Rewrite every one of the rows below, swapping "scientific name" for "binomial name" each time it appears and leaving everything else unchanged.

========================================

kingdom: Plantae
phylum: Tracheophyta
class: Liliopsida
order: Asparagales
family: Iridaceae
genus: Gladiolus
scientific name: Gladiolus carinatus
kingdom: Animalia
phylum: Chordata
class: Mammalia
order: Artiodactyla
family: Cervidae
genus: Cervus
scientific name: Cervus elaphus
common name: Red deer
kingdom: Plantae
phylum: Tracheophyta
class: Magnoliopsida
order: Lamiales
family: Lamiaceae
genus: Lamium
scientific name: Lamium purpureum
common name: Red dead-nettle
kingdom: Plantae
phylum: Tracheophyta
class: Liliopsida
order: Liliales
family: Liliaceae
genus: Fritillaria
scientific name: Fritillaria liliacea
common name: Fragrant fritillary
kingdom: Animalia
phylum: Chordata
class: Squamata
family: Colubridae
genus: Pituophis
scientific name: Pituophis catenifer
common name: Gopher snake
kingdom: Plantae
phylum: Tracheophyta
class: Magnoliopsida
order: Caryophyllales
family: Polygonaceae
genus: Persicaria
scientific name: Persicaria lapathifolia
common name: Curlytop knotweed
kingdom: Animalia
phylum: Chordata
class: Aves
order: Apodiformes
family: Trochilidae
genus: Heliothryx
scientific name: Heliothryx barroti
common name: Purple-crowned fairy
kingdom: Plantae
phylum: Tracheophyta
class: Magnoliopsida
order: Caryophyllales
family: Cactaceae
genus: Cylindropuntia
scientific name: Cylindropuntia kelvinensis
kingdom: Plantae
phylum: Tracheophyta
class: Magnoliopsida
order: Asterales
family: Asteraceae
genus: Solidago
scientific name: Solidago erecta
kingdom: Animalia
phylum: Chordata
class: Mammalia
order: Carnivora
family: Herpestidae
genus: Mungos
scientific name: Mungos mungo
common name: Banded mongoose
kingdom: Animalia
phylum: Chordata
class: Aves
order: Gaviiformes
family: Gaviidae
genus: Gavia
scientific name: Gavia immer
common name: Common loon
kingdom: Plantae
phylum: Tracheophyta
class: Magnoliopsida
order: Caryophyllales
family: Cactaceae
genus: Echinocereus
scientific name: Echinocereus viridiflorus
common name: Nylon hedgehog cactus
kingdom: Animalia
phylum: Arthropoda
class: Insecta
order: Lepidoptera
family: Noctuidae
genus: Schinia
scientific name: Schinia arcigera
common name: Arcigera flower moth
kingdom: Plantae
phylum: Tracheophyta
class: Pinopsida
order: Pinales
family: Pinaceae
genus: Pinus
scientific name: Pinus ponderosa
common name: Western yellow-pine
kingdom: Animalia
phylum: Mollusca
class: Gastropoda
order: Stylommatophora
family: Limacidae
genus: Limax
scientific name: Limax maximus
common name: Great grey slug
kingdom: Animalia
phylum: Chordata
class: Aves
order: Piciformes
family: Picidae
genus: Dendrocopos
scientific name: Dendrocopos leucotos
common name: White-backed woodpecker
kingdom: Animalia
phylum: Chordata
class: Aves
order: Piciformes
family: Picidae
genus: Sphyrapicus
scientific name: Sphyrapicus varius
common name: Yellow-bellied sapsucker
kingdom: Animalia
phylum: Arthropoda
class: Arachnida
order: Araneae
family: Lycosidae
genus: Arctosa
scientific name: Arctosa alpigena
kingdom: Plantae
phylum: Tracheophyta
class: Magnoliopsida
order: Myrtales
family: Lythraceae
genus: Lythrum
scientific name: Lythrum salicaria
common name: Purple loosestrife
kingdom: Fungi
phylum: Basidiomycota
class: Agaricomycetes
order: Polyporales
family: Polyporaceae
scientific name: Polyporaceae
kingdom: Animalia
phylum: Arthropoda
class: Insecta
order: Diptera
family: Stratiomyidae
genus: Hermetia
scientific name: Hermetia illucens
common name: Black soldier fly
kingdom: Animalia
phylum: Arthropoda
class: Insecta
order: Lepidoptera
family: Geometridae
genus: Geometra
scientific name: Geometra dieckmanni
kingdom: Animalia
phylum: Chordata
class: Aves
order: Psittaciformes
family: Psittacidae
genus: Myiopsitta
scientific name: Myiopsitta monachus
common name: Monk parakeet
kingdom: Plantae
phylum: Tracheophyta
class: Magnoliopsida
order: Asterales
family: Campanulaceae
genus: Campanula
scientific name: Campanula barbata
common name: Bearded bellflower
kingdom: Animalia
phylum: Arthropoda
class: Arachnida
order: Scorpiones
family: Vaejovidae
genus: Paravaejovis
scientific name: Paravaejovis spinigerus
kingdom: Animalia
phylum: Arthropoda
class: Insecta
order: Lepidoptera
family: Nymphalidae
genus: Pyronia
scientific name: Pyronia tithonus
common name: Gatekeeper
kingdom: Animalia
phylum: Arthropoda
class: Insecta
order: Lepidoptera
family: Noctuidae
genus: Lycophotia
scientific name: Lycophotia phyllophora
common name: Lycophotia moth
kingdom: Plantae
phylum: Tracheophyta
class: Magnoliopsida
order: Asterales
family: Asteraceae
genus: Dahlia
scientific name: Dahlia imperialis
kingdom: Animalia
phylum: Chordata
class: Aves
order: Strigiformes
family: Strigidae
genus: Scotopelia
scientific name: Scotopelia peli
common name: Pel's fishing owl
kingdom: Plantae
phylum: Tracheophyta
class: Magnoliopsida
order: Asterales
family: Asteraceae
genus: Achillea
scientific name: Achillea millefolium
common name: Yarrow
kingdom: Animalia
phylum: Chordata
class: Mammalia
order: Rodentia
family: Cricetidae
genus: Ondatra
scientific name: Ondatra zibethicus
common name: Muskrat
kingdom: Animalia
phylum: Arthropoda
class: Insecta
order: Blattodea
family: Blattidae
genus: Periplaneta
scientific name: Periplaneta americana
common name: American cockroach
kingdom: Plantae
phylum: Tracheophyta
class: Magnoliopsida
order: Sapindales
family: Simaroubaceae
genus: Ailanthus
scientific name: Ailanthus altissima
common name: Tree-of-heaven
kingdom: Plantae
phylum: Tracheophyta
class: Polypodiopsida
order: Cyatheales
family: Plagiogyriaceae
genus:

========================================

• _Task response_
kingdom: Plantae
phylum: Tracheophyta
class: Liliopsida
order: Asparagales
family: Iridaceae
genus: Gladiolus
binomial name: Gladiolus carinatus
kingdom: Animalia
phylum: Chordata
class: Mammalia
order: Artiodactyla
family: Cervidae
genus: Cervus
binomial name: Cervus elaphus
common name: Red deer
kingdom: Plantae
phylum: Tracheophyta
class: Magnoliopsida
order: Lamiales
family: Lamiaceae
genus: Lamium
binomial name: Lamium purpureum
common name: Red dead-nettle
kingdom: Plantae
phylum: Tracheophyta
class: Liliopsida
order: Liliales
family: Liliaceae
genus: Fritillaria
binomial name: Fritillaria liliacea
common name: Fragrant fritillary
kingdom: Animalia
phylum: Chordata
class: Squamata
family: Colubridae
genus: Pituophis
binomial name: Pituophis catenifer
common name: Gopher snake
kingdom: Plantae
phylum: Tracheophyta
class: Magnoliopsida
order: Caryophyllales
family: Polygonaceae
genus: Persicaria
binomial name: Persicaria lapathifolia
common name: Curlytop knotweed
kingdom: Animalia
phylum: Chordata
class: Aves
order: Apodiformes
family: Trochilidae
genus: Heliothryx
binomial name: Heliothryx barroti
common name: Purple-crowned fairy
kingdom: Plantae
phylum: Tracheophyta
class: Magnoliopsida
order: Caryophyllales
family: Cactaceae
genus: Cylindropuntia
binomial name: Cylindropuntia kelvinensis
kingdom: Plantae
phylum: Tracheophyta
class: Magnoliopsida
order: Asterales
family: Asteraceae
genus: Solidago
binomial name: Solidago erecta
kingdom: Animalia
phylum: Chordata
class: Mammalia
order: Carnivora
family: Herpestidae
genus: Mungos
binomial name: Mungos mungo
common name: Banded mongoose
kingdom: Animalia
phylum: Chordata
class: Aves
order: Gaviiformes
family: Gaviidae
genus: Gavia
binomial name: Gavia immer
common name: Common loon
kingdom: Plantae
phylum: Tracheophyta
class: Magnoliopsida
order: Caryophyllales
family: Cactaceae
genus: Echinocereus
binomial name: Echinocereus viridiflorus
common name: Nylon hedgehog cactus
kingdom: Animalia
phylum: Arthropoda
class: Insecta
order: Lepidoptera
family: Noctuidae
genus: Schinia
binomial name: Schinia arcigera
common name: Arcigera flower moth
kingdom: Plantae
phylum: Tracheophyta
class: Pinopsida
order: Pinales
family: Pinaceae
genus: Pinus
binomial name: Pinus ponderosa
common name: Western yellow-pine
kingdom: Animalia
phylum: Mollusca
class: Gastropoda
order: Stylommatophora
family: Limacidae
genus: Limax
binomial name: Limax maximus
common name: Great grey slug
kingdom: Animalia
phylum: Chordata
class: Aves
order: Piciformes
family: Picidae
genus: Dendrocopos
binomial name: Dendrocopos leucotos
common name: White-backed woodpecker
kingdom: Animalia
phylum: Chordata
class: Aves
order: Piciformes
family: Picidae
genus: Sphyrapicus
binomial name: Sphyrapicus varius
common name: Yellow-bellied sapsucker
kingdom: Animalia
phylum: Arthropoda
class: Arachnida
order: Araneae
family: Lycosidae
genus: Arctosa
binomial name: Arctosa alpigena
kingdom: Plantae
phylum: Tracheophyta
class: Magnoliopsida
order: Myrtales
family: Lythraceae
genus: Lythrum
binomial name: Lythrum salicaria
common name: Purple loosestrife
kingdom: Fungi
phylum: Basidiomycota
class: Agaricomycetes
order: Polyporales
family: Polyporaceae
binomial name: Polyporaceae
kingdom: Animalia
phylum: Arthropoda
class: Insecta
order: Diptera
family: Stratiomyidae
genus: Hermetia
binomial name: Hermetia illucens
common name: Black soldier fly
kingdom: Animalia
phylum: Arthropoda
class: Insecta
order: Lepidoptera
family: Geometridae
genus: Geometra
binomial name: Geometra dieckmanni
kingdom: Animalia
phylum: Chordata
class: Aves
order: Psittaciformes
family: Psittacidae
genus: Myiopsitta
binomial name: Myiopsitta monachus
common name: Monk parakeet
kingdom: Plantae
phylum: Tracheophyta
class: Magnoliopsida
order: Asterales
family: Campanulaceae
genus: Campanula
binomial name: Campanula barbata
common name: Bearded bellflower
kingdom: Animalia
phylum: Arthropoda
class: Arachnida
order: Scorpiones
family: Vaejovidae
genus: Paravaejovis
binomial name: Paravaejovis spinigerus
kingdom: Animalia
phylum: Arthropoda
class: Insecta
order: Lepidoptera
family: Nymphalidae
genus: Pyronia
binomial name: Pyronia tithonus
common name: Gatekeeper
kingdom: Animalia
phylum: Arthropoda
class: Insecta
order: Lepidoptera
family: Noctuidae
genus: Lycophotia
binomial name: Lycophotia phyllophora
common name: Lycophotia moth
kingdom: Plantae
phylum: Tracheophyta
class: Magnoliopsida
order: Asterales
family: Asteraceae
genus: Dahlia
binomial name: Dahlia imperialis
kingdom: Animalia
phylum: Chordata
class: Aves
order: Strigiformes
family: Strigidae
genus: Scotopelia
binomial name: Scotopelia peli
common name: Pel's fishing owl
kingdom: Plantae
phylum: Tracheophyta
class: Magnoliopsida
order: Asterales
family: Asteraceae
genus: Achillea
binomial name: Achillea millefolium
common name: Yarrow
kingdom: Animalia
phylum: Chordata
class: Mammalia
order: Rodentia
family: Cricetidae
genus: Ondatra
binomial name: Ondatra zibethicus
common name: Muskrat
kingdom: Animalia
phylum: Arthropoda
class: Insecta
order: Blattodea
family: Blattidae
genus: Periplaneta
binomial name: Periplaneta americana
common name: American cockroach
kingdom: Plantae
phylum: Tracheophyta
class: Magnoliopsida
order: Sapindales
family: Simaroubaceae
genus: Ailanthus
binomial name: Ailanthus altissima
common name: Tree-of-heaven
kingdom: Plantae
phylum: Tracheophyta
class: Polypodiopsida
order: Cyatheales
family: Plagiogyriaceae
genus:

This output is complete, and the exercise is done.